BEGIN Given data

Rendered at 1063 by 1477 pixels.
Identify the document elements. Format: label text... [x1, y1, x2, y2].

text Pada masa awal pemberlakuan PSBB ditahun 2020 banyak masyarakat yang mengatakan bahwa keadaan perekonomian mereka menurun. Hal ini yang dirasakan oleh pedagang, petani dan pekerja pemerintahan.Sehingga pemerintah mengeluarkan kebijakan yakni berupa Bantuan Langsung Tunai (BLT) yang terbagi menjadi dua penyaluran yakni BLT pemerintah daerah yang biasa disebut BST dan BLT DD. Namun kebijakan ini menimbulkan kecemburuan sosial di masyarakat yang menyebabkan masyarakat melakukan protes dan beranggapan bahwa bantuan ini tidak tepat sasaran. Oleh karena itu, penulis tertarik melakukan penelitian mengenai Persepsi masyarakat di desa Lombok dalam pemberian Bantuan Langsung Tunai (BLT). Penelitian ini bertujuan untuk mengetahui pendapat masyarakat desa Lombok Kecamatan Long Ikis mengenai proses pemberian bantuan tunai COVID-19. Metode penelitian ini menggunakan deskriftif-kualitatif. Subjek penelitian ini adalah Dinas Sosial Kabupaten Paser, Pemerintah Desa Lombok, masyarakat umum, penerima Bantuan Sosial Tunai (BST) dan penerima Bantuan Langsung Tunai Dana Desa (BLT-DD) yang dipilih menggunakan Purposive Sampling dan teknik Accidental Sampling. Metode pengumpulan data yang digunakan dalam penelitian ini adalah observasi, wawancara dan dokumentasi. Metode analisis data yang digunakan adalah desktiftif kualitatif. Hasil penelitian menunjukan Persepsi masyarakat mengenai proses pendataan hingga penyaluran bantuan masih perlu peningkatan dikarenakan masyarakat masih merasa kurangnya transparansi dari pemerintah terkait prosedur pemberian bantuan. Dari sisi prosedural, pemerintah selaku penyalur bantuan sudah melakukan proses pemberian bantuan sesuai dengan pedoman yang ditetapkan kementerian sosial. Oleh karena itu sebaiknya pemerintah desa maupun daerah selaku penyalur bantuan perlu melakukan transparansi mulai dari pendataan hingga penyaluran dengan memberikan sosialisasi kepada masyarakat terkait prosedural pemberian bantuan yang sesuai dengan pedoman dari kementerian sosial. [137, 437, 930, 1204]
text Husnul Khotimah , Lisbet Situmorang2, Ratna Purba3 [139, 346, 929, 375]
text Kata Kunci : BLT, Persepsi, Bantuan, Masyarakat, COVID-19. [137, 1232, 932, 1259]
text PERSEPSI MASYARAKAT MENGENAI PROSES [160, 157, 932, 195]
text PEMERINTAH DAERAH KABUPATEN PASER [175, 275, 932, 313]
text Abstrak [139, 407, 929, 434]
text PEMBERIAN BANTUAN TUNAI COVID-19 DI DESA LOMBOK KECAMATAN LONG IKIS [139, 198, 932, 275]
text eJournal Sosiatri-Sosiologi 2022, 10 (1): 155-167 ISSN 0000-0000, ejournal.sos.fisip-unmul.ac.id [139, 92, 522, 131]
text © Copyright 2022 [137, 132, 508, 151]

END Given data

Task statement:
Would you return the full set of entries, unchanged in every detail?

Task response:
Rendered at 1063 by 1477 pixels.
Identify the document elements. Format: label text... [x1, y1, x2, y2].

text Pada masa awal pemberlakuan PSBB ditahun 2020 banyak masyarakat yang mengatakan bahwa keadaan perekonomian mereka menurun. Hal ini yang dirasakan oleh pedagang, petani dan pekerja pemerintahan.Sehingga pemerintah mengeluarkan kebijakan yakni berupa Bantuan Langsung Tunai (BLT) yang terbagi menjadi dua penyaluran yakni BLT pemerintah daerah yang biasa disebut BST dan BLT DD. Namun kebijakan ini menimbulkan kecemburuan sosial di masyarakat yang menyebabkan masyarakat melakukan protes dan beranggapan bahwa bantuan ini tidak tepat sasaran. Oleh karena itu, penulis tertarik melakukan penelitian mengenai Persepsi masyarakat di desa Lombok dalam pemberian Bantuan Langsung Tunai (BLT). Penelitian ini bertujuan untuk mengetahui pendapat masyarakat desa Lombok Kecamatan Long Ikis mengenai proses pemberian bantuan tunai COVID-19. Metode penelitian ini menggunakan deskriftif-kualitatif. Subjek penelitian ini adalah Dinas Sosial Kabupaten Paser, Pemerintah Desa Lombok, masyarakat umum, penerima Bantuan Sosial Tunai (BST) dan penerima Bantuan Langsung Tunai Dana Desa (BLT-DD) yang dipilih menggunakan Purposive Sampling dan teknik Accidental Sampling. Metode pengumpulan data yang digunakan dalam penelitian ini adalah observasi, wawancara dan dokumentasi. Metode analisis data yang digunakan adalah desktiftif kualitatif. Hasil penelitian menunjukan Persepsi masyarakat mengenai proses pendataan hingga penyaluran bantuan masih perlu peningkatan dikarenakan masyarakat masih merasa kurangnya transparansi dari pemerintah terkait prosedur pemberian bantuan. Dari sisi prosedural, pemerintah selaku penyalur bantuan sudah melakukan proses pemberian bantuan sesuai dengan pedoman yang ditetapkan kementerian sosial. Oleh karena itu sebaiknya pemerintah desa maupun daerah selaku penyalur bantuan perlu melakukan transparansi mulai dari pendataan hingga penyaluran dengan memberikan sosialisasi kepada masyarakat terkait prosedural pemberian bantuan yang sesuai dengan pedoman dari kementerian sosial. [137, 437, 930, 1204]
text Husnul Khotimah , Lisbet Situmorang2, Ratna Purba3 [139, 346, 929, 375]
text Kata Kunci : BLT, Persepsi, Bantuan, Masyarakat, COVID-19. [137, 1232, 932, 1259]
text PERSEPSI MASYARAKAT MENGENAI PROSES [160, 157, 932, 195]
text PEMERINTAH DAERAH KABUPATEN PASER [175, 275, 932, 313]
text Abstrak [139, 407, 929, 434]
text PEMBERIAN BANTUAN TUNAI COVID-19 DI DESA LOMBOK KECAMATAN LONG IKIS [139, 198, 932, 275]
text eJournal Sosiatri-Sosiologi 2022, 10 (1): 155-167 ISSN 0000-0000, ejournal.sos.fisip-unmul.ac.id [139, 92, 522, 131]
text © Copyright 2022 [137, 132, 508, 151]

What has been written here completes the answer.